Auch in Würzburg gab es früher in der Kaiserstraße, der Semmelstraße und neben dem Mainfranken-Theater Filialen. "Ich erinnere mich noch genau daran, wie wir damals hunderte Liter Eis gemacht haben", berichtet Anna Maria Lazzaris aus den vergangenen Zeiten. Genau wie ihr Mann Enzo habe sie damals in Würzburg gearbeitet. Anfangs nur hinter der Theke, später auch an der Eismaschine.
Nach Ochsenfurt sei sie im Jahr 1990 gekommen, sagt sie. Zuvor habe ihre älteste Tochter gemeinsam mit einigen Angestellten die Filiale betrieben. "Das war eine andere Zeit", sagt die 78-Jährige. "Die Leute hatten kein Handy." Stattdessen habe das Eiscafé vielen als Treffpunkt gedient, erinnert sich die Italienerin. "Ab Mittag war es hier voll."

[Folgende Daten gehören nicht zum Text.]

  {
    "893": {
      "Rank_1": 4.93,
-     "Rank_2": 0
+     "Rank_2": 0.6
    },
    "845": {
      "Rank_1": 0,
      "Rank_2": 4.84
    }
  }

Für sie und ihre Familie Fluch und Segen zugleich: Denn die Arbeit sei oft auch mit Stress verbunden gewesen, sagt Lazzaris rückblickend. Gleichzeitig habe sie viel Freude daran gefunden. Obwohl ihr Mann, der vor neun Jahren gestorben ist, jedes Jahr vorgeschlagen habe, einige Monate in Italien zu verbringen, sei sie in der Regel hier geblieben, sagt sie. "Es hat mir Spaß gemacht." Dennoch freue sie sich nun darauf, zu gärtnern und Zeit mit ihrer Familie und ihren Hunden zu verbringen.
Gelernter Konditor und Eismacher übernimmt das Eiscafé
Eis wird es im Eiscafé Lazzaris trotzdem weiterhin geben. Denn mit Hamayoon Mohammadi hat ein gelernter Konditor und Eismacher den Laden übernommen. "Das Eis soll so bleiben, wie die Leute es kennen", kündigt Mohammadi an. Einmal in der Woche stehe er dafür im Keller an der Eismaschine. Diesmal: Pistazie.

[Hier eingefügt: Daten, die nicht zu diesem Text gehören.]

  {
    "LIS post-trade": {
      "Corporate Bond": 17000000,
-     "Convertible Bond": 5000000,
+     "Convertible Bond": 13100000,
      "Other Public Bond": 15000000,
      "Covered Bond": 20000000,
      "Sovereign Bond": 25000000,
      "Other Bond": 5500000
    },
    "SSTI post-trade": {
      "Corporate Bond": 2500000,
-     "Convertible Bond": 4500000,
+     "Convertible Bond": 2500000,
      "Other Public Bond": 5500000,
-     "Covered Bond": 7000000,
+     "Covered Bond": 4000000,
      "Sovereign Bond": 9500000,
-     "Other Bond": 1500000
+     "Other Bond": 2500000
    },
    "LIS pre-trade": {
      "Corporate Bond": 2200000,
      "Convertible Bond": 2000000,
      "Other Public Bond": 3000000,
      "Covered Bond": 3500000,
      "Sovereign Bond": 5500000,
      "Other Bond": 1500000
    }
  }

Blassgrüne cremige Masse kommt dort aus der Maschine und füllt nach und nach einen Plastikbehälter. "Verkaufen können wir es so noch nicht. Dafür ist es noch zu weich", sagt er und stellt das frische Pistazieneis in den Gefrierschrank.
"Es war schon immer mein Ziel, selbstständig zu sein", sagt der Konditor. "Es ist zwar mehr Stress, aber dafür ist es meins." Der erste eigene Laden ist das Eiscafé Lazzaris für ihn nicht. Nach seiner Ausbildung habe er zuletzt gemeinsam mit einem Freund das Stadtcafé nur wenige hundert Meter weiter betrieben, sagt Mohammadi, der 2011 aus Afghanistan nach Deutschland gekommen ist.

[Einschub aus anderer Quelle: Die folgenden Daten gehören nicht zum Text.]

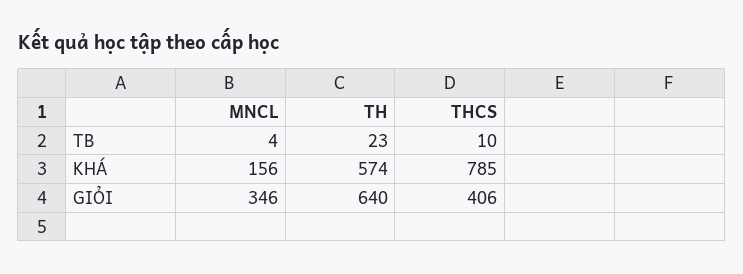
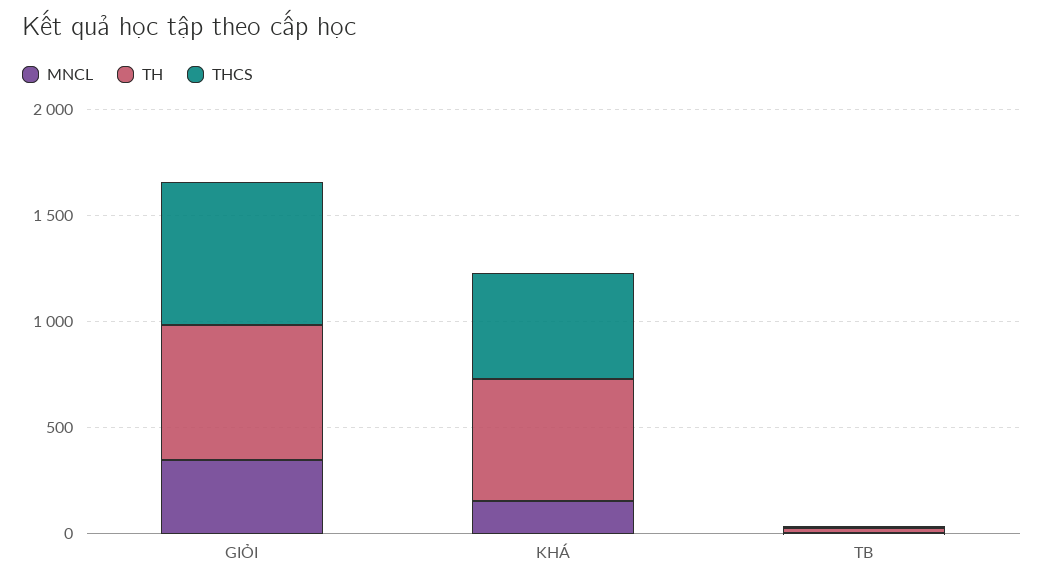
  {
    "MNCL": {
      "TB": 4,
      "KHÁ": 156,
      "GIỎI": 346
    },
    "TH": {
      "TB": 23,
      "KHÁ": 574,
      "GIỎI": 640
    },
    "THCS": {
      "TB": 10,
-     "KHÁ": 785,
+     "KHÁ": 500,
-     "GIỎI": 406
+     "GIỎI": 700
    }
  }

Die ersten Tage nach der Eröffnung Mitte April seien gut gelaufen, sagt der 35-Jährige zufrieden. Allerdings hänge vieles vom Wetter ab und da gebe es noch Luft nach oben. Im Großen und Ganzen will Mohammadi dem Stil des Eiscafés Lazzaris treu bleiben. Lediglich kleine Veränderungen in der Einrichtung, plane er, sagt er. Außerdem wolle er das Sortiment unter anderem um Kuchen und Bubble-Waffeln erweitern. "Mir war es wichtig, jemanden zu finden, der jung ist und sich mit Eis auskennt", sagt Anna Maria Lazzaris. So könne sie die Eisdiele mit gutem Gefühl abgeben.